According to the US Department of Housing and Urban Development (HUD), a total of 3.05 million units of affordable housing were built between 1987 and 2016 through the Low-Income Housing Tax Credit (LIHTC) program. Of course, more was needed. As reported in NPQ, between 2000 and 2015, one group estimates that the shortfall totaled 7.3 million housing units.

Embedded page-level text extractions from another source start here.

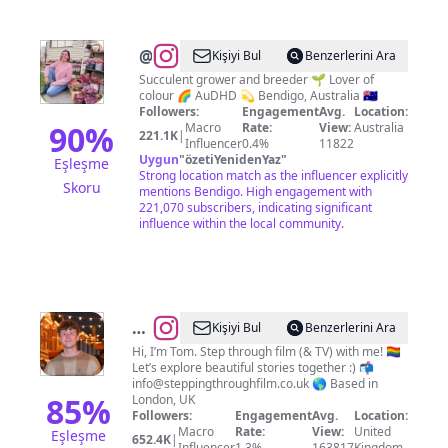
@
Katherine
Kişiyi Bul
Benzerlerini Ara
Delmenico
Succulent grower and breeder 🌱 Lover of
colour 🌈 AuDHD 💫 Bendigo, Australia 🇦🇺
Followers:
Engagement
Avg.
Location:
90
%
Macro
Rate:
View:
Australia
221.1K
|
Influencer
0.4%
11822
Uygun
"
özetiYenidenYaz
"
Eşleşme
Strong location match as the influencer explicitly
Skoru
mentions Bendigo. High engagement with
221,070 subscribers, indicating significant
influence within the local community.
@
Thomas
Kişiyi Bul
Benzerlerini Ara
Duke
Hi, I’m Tom. Step through film (& TV) with me! 🏳️‍🌈
Let’s explore beautiful stories together :) 📬
info@steppingthroughfilm.co.uk
🌎 Based in
85
%
London, UK
Followers:
Engagement
Avg.
Location:
Macro
Rate:
View:
United
Eşleşme
652.4K
|
Influencer
1.3%
163817
Kingdom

But the situation could, alas, get even worse, as close to 500,000 of the 3 million LIHTC units are slated to lose their federal affordable housing subsidy in the next decade, according to a report titled Balancing Priorities, which was released earlier this month by the National Low Income Housing Coalition (NLIHC) and the Public and Affordable Housing Research Corporation (PAHRC). The reason? It so happens that LIHTC subsidies typically expire after 30 years. And, since the program began in 1987, 31 years ago, phase-outs are starting to occur. HUD notes that “An average of over 1,435 projects and 108,810 units were placed in service annually between 1995 to 2016.” But in 2029 alone, 95,000 units will lose their subsidy. In short, net affordable housing through LIHTC could drop toward zero.
As Jared Brey in Next City explains, “Some units in highly desirable neighborhoods could quickly be converted to market-rate rents, while many more units in neighborhoods with lower demand could start to physically deteriorate without additional capital for rehabilitation.”